In 1904, Tolstoy wrote a public speech condemning the Russo-Japanese War, which has sometimes been compared to the Russian War in Ukraine.

He wrote, "War again, again afflictions, absolutely unwarranted, again fraud, and again the astonishment and savagery of men."

One can almost hear him shouting “Think of yourselves” to the citizens of his country now, says the author.

In one of his most famous pacifist writings, in 1900 entitled “Thou shalt not kill,” Tolstoy deeply diagnosed the problem of today’s Russia, and said, “The misery of nations is not caused by specific people, but by the special order of society in which people are so closely bound together that they find themselves All under the power of a few men, or often under the power of one, a man so perverted by his unnatural position as ruler of the fate and lives of millions, that he is always in an unhealthy state, and always suffers to some extent from the obsession of grandiosity.”

The importance of working

The writer says that if Dostoevsky insists he does not look away, it is fair to say that Tolstoy would assert that people should act on what they see.
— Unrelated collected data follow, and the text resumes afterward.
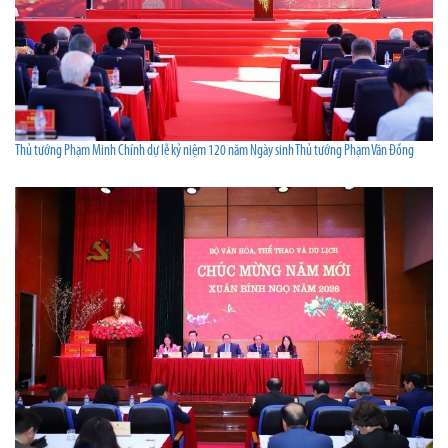
Thủ tướng Phạm Minh Chính dự lễ kỷ niệm 120 năm Ngày sinh Thủ tướng Phạm Văn Đồng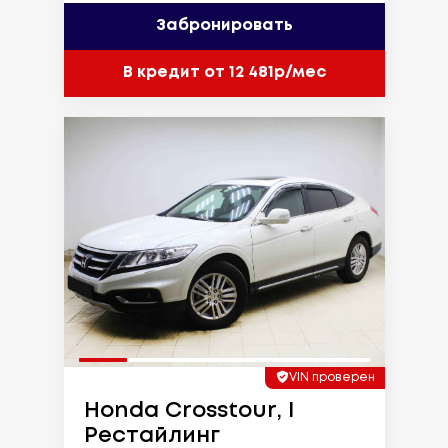
Забронировать
В кредит от 12 481р/мес
VIN проверен
Honda Crosstour, I
Рестайлинг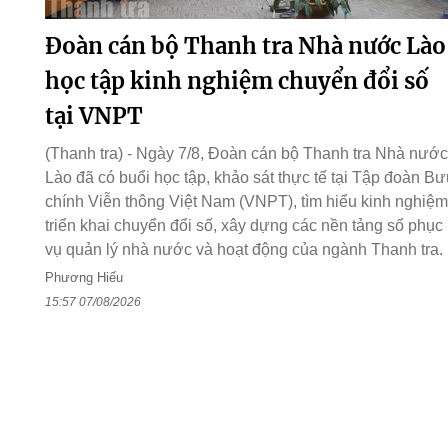
Đoàn cán bộ Thanh tra Nhà nước Lào
học tập kinh nghiệm chuyển đổi số
tại VNPT
(Thanh tra) - Ngày 7/8, Đoàn cán bộ Thanh tra Nhà nước
Lào đã có buổi học tập, khảo sát thực tế tại Tập đoàn Bư
chính Viễn thông Việt Nam (VNPT), tìm hiểu kinh nghiệm
triển khai chuyển đổi số, xây dựng các nền tảng số phục
vụ quản lý nhà nước và hoạt động của ngành Thanh tra.
Phương Hiếu
15:57 07/08/2026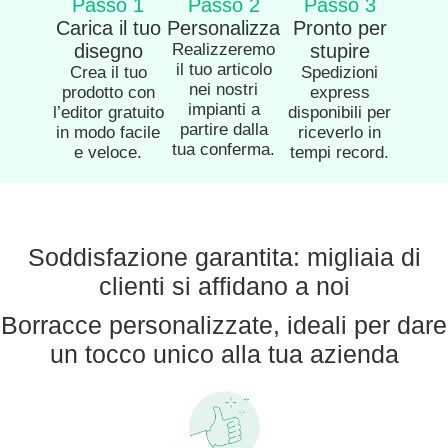
Passo 1
Passo 2
Passo 3
Carica il tuo
Personalizza
Pronto per
disegno
Realizzeremo
stupire
il tuo articolo
Crea il tuo
Spedizioni
nei nostri
prodotto con
express
impianti a
l’editor gratuito
disponibili per
partire dalla
in modo facile
riceverlo in
tua conferma.
e veloce.
tempi record.
Soddisfazione garantita: migliaia di
clienti si affidano a noi
Borracce personalizzate, ideali per dare
un tocco unico alla tua azienda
During the Russian famine of 1891-1892, Tolstoy began setting up kitchens for the poor to help his starving compatriots abandoned by the government.
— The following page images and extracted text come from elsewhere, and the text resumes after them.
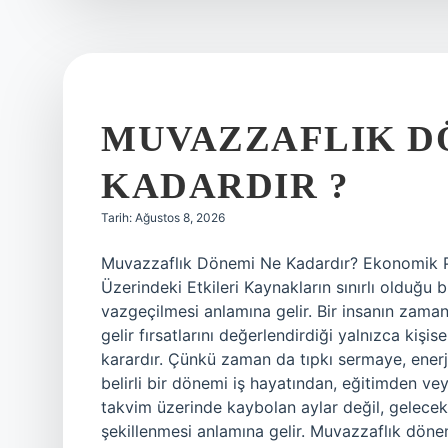
?
MUVAZZAFLIK D
KADARDIR ?
Tarih: Ağustos 8, 2026
Muvazzaflık Dönemi Ne Kadardır? Ekonomik Pe
Üzerindeki Etkileri Kaynakların sınırlı olduğu
vazgeçilmesi anlamına gelir. Bir insanın zamanı
gelir fırsatlarını değerlendirdiği yalnızca kiş
karardır. Çünkü zaman da tıpkı sermaye, enerji 
belirli bir dönemi iş hayatından, eğitimden vey
takvim üzerinde kaybolan aylar değil, gelece
şekillenmesi anlamına gelir. Muvazzaflık döne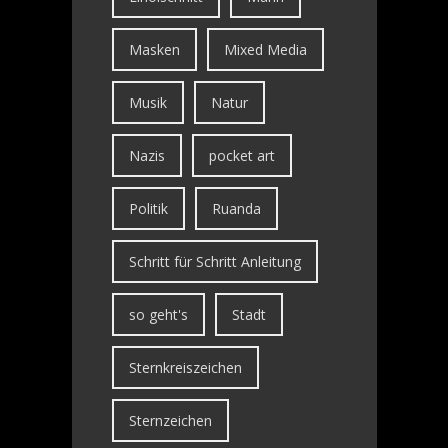
Masken
Mixed Media
Musik
Natur
Nazis
pocket art
Politik
Ruanda
Schritt für Schritt Anleitung
so geht's
Stadt
Sternkreiszeichen
Sternzeichen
He worked to help soldiers evade conscription in the Russian Empire, and visited and supported imprisoned soldiers who did not wish to fight.

In 1899, he sold his last novel, Resurrection, to help a Russian Christian sect immigrate to Canada so that they would not have to fight in the Russian army.
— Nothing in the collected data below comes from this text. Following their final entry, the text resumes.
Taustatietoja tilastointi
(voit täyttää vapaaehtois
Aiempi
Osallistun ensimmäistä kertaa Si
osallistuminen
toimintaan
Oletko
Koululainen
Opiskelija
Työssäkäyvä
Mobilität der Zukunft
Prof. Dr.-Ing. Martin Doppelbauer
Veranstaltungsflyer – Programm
These writers have little to do with the current war.

They cannot erase or mitigate the atrocities of the Russian military in Ukraine.

But they are embedded on some level in the Russian cultural fabric, and the fact that their books are still read is important, not because Russian literature can explain any of what is happening, because it cannot.

But because, as the Ukrainian writer Serhiy Zahadan wrote in March 2022, Russia's war in Ukraine was a defeat for the Russian humanist tradition.

Since this culture fits with the vision of the Russian army indiscriminately bombing Ukrainians, Russian authors can and should be read critically, with one urgent question in mind: How do we stop the violence?

Russian opposition leader Alexei Navalny noted during his March 2022 trial that Tolstoy urged his countrymen to fight both tyranny and war because one empowers the other.

Ukrainian artist Olftina Kakhidze cited the novel "War and Peace" in her graphic diary in February 2022, and wrote, "I have read your current literature, but it seems that Putin did not, and he forgot about it."